Abstract

After the collapse of communist rule, scholars of Russia looked forward to reading in personal diaries ‘what Soviet citizens really thought’ about a regime that allowed so little space for the private world. Diaries appeared to promise access to the ‘inner man and woman’ and to confirm once and for all the dreams and aspirations of Soviet citizens. Surely the Soviet diarist would turn out to be a desk-drawer dissident, criticising the Soviet order and preserving a personal authenticity that chimed with Western liberal notions of the free personality?The answers turned out to be quite different, and a debate over ‘Soviet subjectivity’ continues to draw upon diaries as fruitful sources that uncover a range of allegiances and conceptions of the self. Many had a ‘revolution on their mind’, but some refused to ‘speak Bolshevik’ on the page. After discussing the theoretical approaches to reading Russian and Soviet diaries, the chapter explores the range of interpretations that historians have applied to diaries and the opportunities still available in the study of this emerging category of source material.

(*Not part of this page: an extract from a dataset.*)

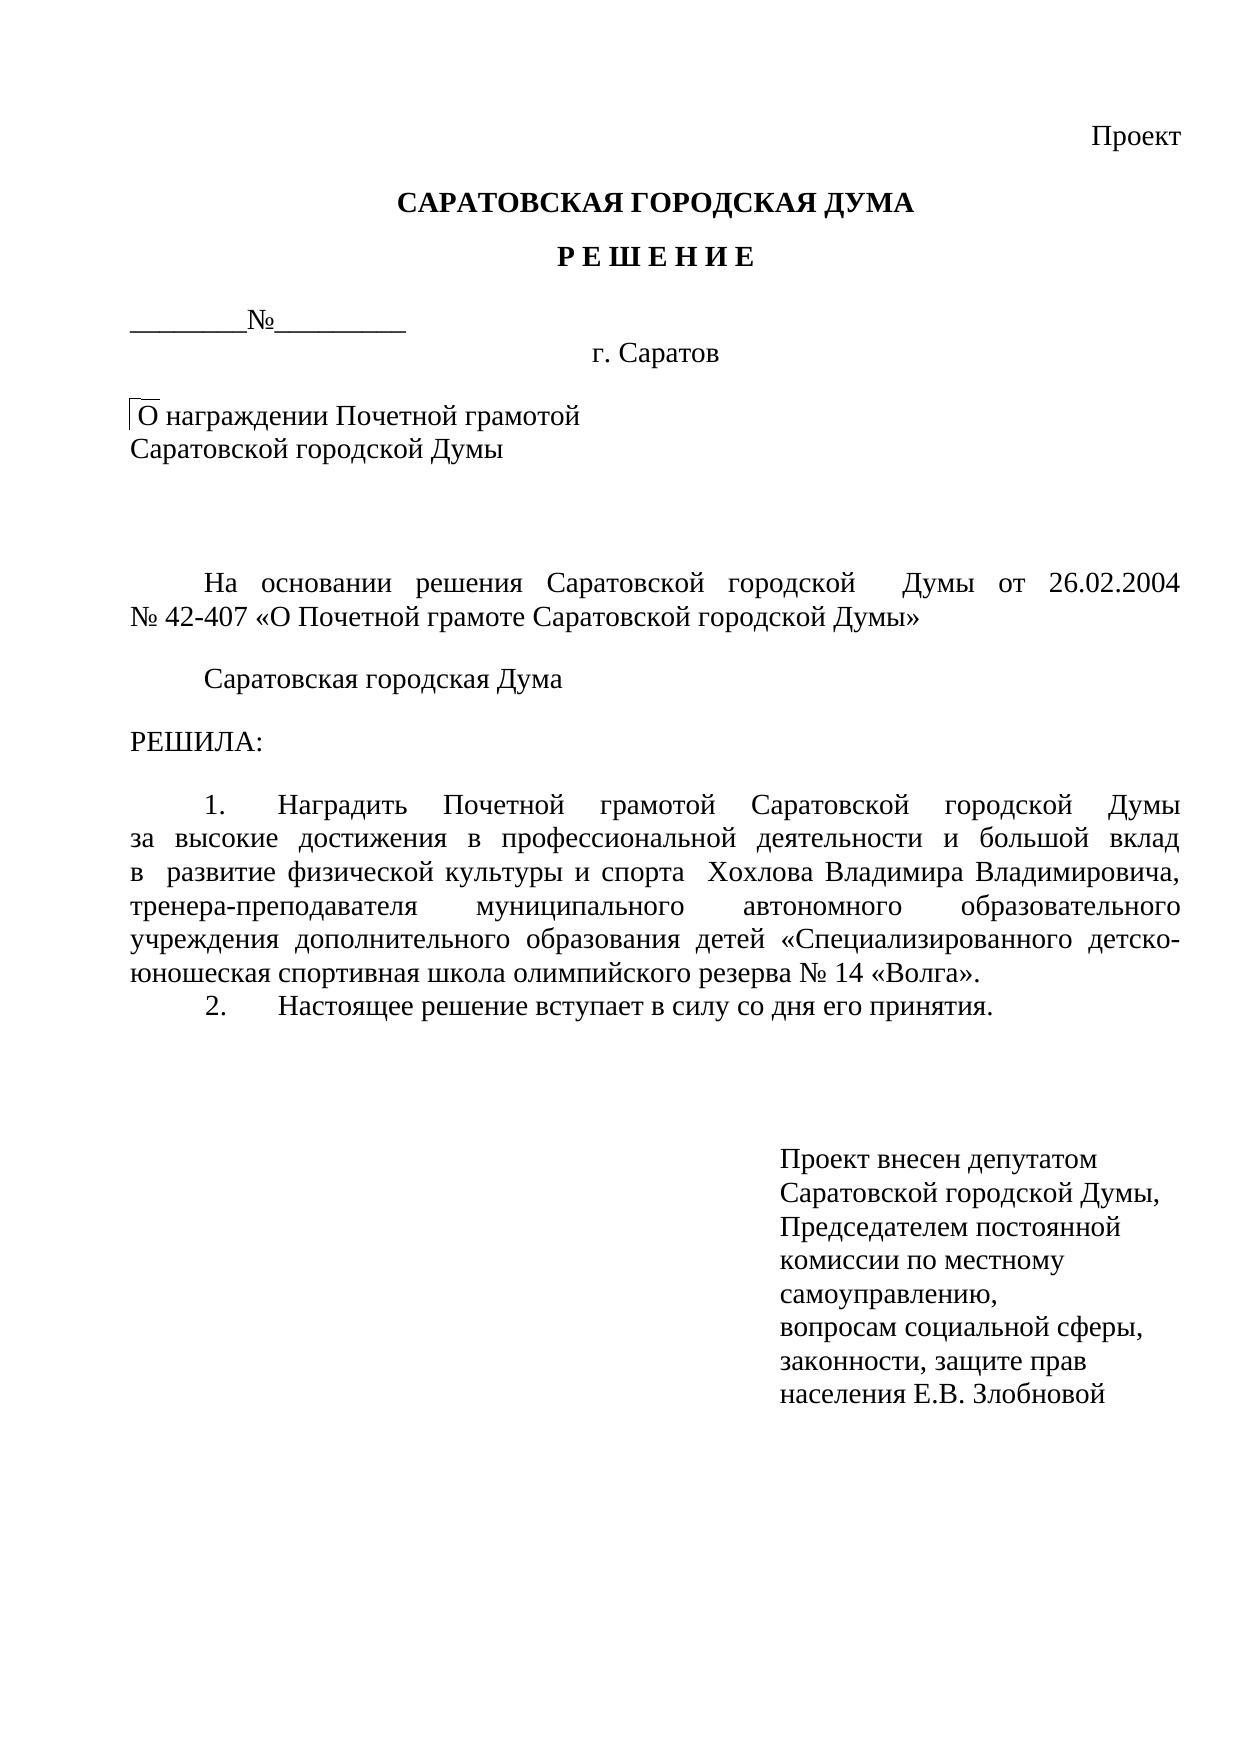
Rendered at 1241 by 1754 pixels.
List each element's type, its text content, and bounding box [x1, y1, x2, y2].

Problems of working with diaries include aspects of provenance, authenticity and integrity, and the question of rights to quote and publish; but they also include the much thornier questions of case-selection and ‘representativeness’. The chapter uses the example of the homosexual singer song-writer Vadim Kozin’s 1955–6 diary to illustrate these issues and suggest new approaches to reading Soviet diaries.